Texto
■ ■ ■

«Raramente un texto de la historia reciente del Magisterio se ha convertido tanto en signo de contradicción como esta Encíclica que Pablo VI escribió a partir de una decisión profundamente sufrida», Cardenal Joseph Ratzinger
Al cumplirse un nuevo aniversario de la publicación de la Encíclica Humanae vitae (25 de julio de 1968) por Pablo VI, puede parecer superfluo, para unos, y paradójico, para otros, referirse al «principio de responsabilidad» como criterio hermenéutico y motivación «inédita» de una norma que no deja de suscitar «reticencias, reacciones críticas y hasta abierta oposición» en muchos ambientes, incluso eclesiales; y más aún si tenemos en cuenta que es precisamente la apelación a la responsabilidad de los cónyuges –ejercida en el juicio moral del acto conyugal, en la ponderación racional de sus circunstancias y consecuencias previsibles y en el discernimiento y elección de los métodos de regulación de la fecundidad– la que ha servido (y sirve aún) para legitimar teóricamente una praxis moral contraria a la norma enunciada por el Papa. Parece, sin embargo, que esta paradoja responde más a una comprensión deficiente del principio de responsabilidad que a una auténtica inadecuación del mismo para justificar y motivar cumplidamente la doctrina pontificia [1].
De hecho, Humanae vitae N°10 da la razón a quienes insisten en la misión de «paternidad responsable» que compete a los cónyuges, pero, al mismo tiempo, sabiendo que «en el intento de justificar los métodos artificiales… muchos han apelado a las exigencias del amor conyugal y de la «paternidad responsable», intenta «precisar bien el verdadero concepto de estas dos grandes realidades de la vida matrimonial» y «comprender exactamente» su sentido, afirmando: «En la misión de transmitir la vida, los esposos no quedan libres para proceder arbitrariamente, como si ellos pudiesen determinar de manera completamente autónoma los caminos lícitos a seguir, sino que deben conformar su conducta a la intención creadora de Dios, manifestada en la misma naturaleza del matrimonio y de sus actos y constantemente enseñada por la Iglesia» [2].
De esta forma, Pablo VI nos introduce pedagógicamente en la «exacta comprensión» de la responsabilidad exigida por una paternidad plenamente humana y cristiana oponiéndola a la arbitrariedad, que entiende como la pretensión por parte de los cónyuges de «determinar de manera completamente autónoma los caminos lícitos a seguir», desconociendo que están llamados a ser «cooperadores» e «intérpretes» del amor de Dios (GS 50) con su propio amor conyugal y paterno y que, para poder serlo, «deben conformar su conducta a la intención creadora de Dios» (HV 10), enjuiciando desde ella sus propias intenciones, sus motivos y las circunstancias concretas en las que se sitúa su elección. Se trata, pues, de superar una comprensión deficiente de la responsabilidad que hunde sus raíces en una concepción errónea de la libertad y la autonomía humanas, es decir, en un error antropológico: «En último término, en la raíz de todos estos fenómenos está latente una concepción del hombre que considera a éste dueño sin condiciones de su propio cuerpo y de la realidad que le rodea… Es patente que esta concepción antropológica es radicalmente diferente a la que presenta la fe cristiana, para la que las relaciones del hombre respecto a sí mismo y a la creación están regidas por la sumisión de toda su persona y actividades al Creador, a su mandato y a sus designios» (Una Encíclica Profética (=EnP), documento de los obispos españoles, 1992; cf. HV 13).

■ ■ ■

Registros de una fuente de datos:
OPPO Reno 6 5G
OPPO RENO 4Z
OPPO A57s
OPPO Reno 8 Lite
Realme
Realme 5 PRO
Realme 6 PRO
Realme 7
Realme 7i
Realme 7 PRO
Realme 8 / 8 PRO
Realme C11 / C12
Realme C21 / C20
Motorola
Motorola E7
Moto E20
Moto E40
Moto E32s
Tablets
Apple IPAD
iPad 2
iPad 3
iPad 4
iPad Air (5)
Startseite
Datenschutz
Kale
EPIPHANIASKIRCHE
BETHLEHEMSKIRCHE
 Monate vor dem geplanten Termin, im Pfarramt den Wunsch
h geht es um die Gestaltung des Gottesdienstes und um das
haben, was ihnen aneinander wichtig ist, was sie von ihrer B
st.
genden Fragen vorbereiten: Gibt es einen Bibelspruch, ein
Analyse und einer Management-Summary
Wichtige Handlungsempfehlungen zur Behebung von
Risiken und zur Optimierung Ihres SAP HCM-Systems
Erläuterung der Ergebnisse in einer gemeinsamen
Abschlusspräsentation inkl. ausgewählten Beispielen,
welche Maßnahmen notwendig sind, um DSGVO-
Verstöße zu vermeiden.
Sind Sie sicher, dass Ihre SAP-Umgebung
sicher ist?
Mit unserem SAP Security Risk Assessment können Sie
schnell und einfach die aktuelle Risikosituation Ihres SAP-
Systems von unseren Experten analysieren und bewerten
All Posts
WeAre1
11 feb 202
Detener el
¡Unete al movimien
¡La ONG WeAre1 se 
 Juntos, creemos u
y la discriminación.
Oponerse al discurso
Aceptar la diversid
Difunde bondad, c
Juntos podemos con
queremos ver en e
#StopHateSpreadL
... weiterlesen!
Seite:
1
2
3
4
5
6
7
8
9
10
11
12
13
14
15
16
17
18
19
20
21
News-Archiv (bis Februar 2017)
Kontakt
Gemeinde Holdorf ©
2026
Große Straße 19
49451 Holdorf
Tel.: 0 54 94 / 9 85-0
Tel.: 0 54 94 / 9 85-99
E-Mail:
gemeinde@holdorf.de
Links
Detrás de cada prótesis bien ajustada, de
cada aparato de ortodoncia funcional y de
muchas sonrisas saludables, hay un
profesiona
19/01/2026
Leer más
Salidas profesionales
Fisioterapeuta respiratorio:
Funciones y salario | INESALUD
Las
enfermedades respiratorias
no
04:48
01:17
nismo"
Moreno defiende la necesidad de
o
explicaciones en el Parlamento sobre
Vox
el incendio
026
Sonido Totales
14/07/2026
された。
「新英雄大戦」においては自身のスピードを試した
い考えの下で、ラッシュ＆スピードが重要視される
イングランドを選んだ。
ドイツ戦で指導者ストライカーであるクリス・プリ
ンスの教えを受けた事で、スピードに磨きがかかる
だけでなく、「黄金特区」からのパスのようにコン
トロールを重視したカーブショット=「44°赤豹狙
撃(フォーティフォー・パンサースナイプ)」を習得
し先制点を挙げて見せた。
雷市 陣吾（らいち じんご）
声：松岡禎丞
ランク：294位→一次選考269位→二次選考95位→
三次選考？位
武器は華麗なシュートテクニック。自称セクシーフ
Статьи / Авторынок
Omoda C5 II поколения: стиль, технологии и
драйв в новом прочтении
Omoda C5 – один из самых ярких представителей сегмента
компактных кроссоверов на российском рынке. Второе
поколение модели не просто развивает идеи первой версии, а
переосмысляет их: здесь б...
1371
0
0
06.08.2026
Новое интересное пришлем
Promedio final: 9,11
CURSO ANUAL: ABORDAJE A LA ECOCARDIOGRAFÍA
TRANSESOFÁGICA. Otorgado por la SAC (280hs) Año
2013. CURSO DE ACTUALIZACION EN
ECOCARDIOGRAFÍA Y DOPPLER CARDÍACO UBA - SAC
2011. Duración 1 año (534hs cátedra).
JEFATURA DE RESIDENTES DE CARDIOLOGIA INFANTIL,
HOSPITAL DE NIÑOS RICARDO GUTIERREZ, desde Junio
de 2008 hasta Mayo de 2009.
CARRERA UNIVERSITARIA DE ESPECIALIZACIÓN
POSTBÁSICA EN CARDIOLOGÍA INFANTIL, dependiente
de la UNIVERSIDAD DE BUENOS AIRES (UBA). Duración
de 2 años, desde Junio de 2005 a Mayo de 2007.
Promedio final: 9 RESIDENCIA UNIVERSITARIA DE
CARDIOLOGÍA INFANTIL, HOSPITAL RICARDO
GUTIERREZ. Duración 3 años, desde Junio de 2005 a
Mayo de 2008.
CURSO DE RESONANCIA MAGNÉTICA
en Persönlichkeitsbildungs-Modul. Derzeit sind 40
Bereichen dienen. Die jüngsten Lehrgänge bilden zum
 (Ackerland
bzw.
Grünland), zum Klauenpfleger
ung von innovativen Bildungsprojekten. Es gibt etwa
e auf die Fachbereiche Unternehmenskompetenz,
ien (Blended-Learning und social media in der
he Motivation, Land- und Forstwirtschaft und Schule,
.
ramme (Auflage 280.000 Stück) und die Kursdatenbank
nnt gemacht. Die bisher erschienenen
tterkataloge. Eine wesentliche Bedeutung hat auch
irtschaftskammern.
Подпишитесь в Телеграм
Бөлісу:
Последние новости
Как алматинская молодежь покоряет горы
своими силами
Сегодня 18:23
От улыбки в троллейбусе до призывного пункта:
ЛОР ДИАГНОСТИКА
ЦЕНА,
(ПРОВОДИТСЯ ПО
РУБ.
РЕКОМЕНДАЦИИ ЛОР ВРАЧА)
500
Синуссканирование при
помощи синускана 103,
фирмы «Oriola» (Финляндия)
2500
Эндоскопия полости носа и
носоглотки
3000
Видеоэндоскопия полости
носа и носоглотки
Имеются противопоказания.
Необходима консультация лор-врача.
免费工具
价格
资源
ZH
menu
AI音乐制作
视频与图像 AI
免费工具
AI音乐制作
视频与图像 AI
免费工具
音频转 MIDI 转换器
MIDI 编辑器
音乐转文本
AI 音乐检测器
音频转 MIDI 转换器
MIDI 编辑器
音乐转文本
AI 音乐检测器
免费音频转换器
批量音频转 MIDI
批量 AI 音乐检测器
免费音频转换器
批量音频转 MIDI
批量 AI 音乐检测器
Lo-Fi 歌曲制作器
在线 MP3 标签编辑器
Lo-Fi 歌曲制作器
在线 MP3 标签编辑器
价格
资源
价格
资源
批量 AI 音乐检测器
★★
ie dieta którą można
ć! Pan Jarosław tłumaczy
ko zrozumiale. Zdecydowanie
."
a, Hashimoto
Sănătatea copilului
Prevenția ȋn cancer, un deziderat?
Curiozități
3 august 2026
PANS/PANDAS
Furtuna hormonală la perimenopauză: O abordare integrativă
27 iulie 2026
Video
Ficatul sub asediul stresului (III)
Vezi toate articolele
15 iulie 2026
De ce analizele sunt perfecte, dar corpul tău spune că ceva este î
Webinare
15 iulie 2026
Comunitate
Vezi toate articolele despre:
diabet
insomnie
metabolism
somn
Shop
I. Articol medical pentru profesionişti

■ ■ ■

Partes del ejercicio
• A. Responde a estas preguntas sobre el texto acerca de la Humanae vitae:
(i) ¿En qué fecha se publicó la encíclica?
(ii) Según la cita de Humanae vitae N°10, ¿a qué deben conformar su conducta los esposos?
(iii) ¿Cómo se titula el documento de los obispos españoles que se cita y en qué año apareció?
• B. Prosigue el texto sobre la Humanae vitae a partir de su última oración.

Resultados del ejercicio
• A.
(i) El 25 de julio de 1968.
(ii) A la intención creadora de Dios, manifestada en la misma naturaleza del matrimonio y de sus actos y constantemente enseñada por la Iglesia.
(iii) Una Encíclica Profética, de 1992.

• B.
En efecto, para muchos de nuestros contemporáneos, la libertad –entendida como poder decidir y hacer lo que uno autónomamente quiera– aparece como el valor incuestionable y supremo, al que todo lo demás debe subordinarse, incluso la verdad, cuya pretensión de objetividad y universalidad se ve con escepticismo y sospecha [3]. Desde esta concepción de la libertad, la responsabilidad o no tiene cabida o se reduce a la mera imputabilidad de ciertos actos –y de sus consecuencias– que el sujeto reconoce, en cierta medida al menos, como obra suya [4]. Por el contrario, desde un punto de vista cristiano, la libertad se entiende de manera correcta cuando se une estrechamente a la responsabilidad, que consiste en «responder a la verdad del ser del hombre», o sea, en «vivir el ser como respuesta, como respuesta a lo que en realidad somos» [5].
La responsabilidad nos revela, de esta forma, la dimensión no sólo lógica sino dialógica de la libertad humana, esencial y constitutivamente referida a una palabra originaria, a una llamada que la precede y la constituye, cualificando precisamente el ser del hombre como «responsorial» o «responsable», en el doble sentido de que puede y debe responder a esa interpelación (vocación) que Dios mismo le dirige, o, más precisamente, responder a ella de ella ante sí mismo, ante los otros y ante Dios [6].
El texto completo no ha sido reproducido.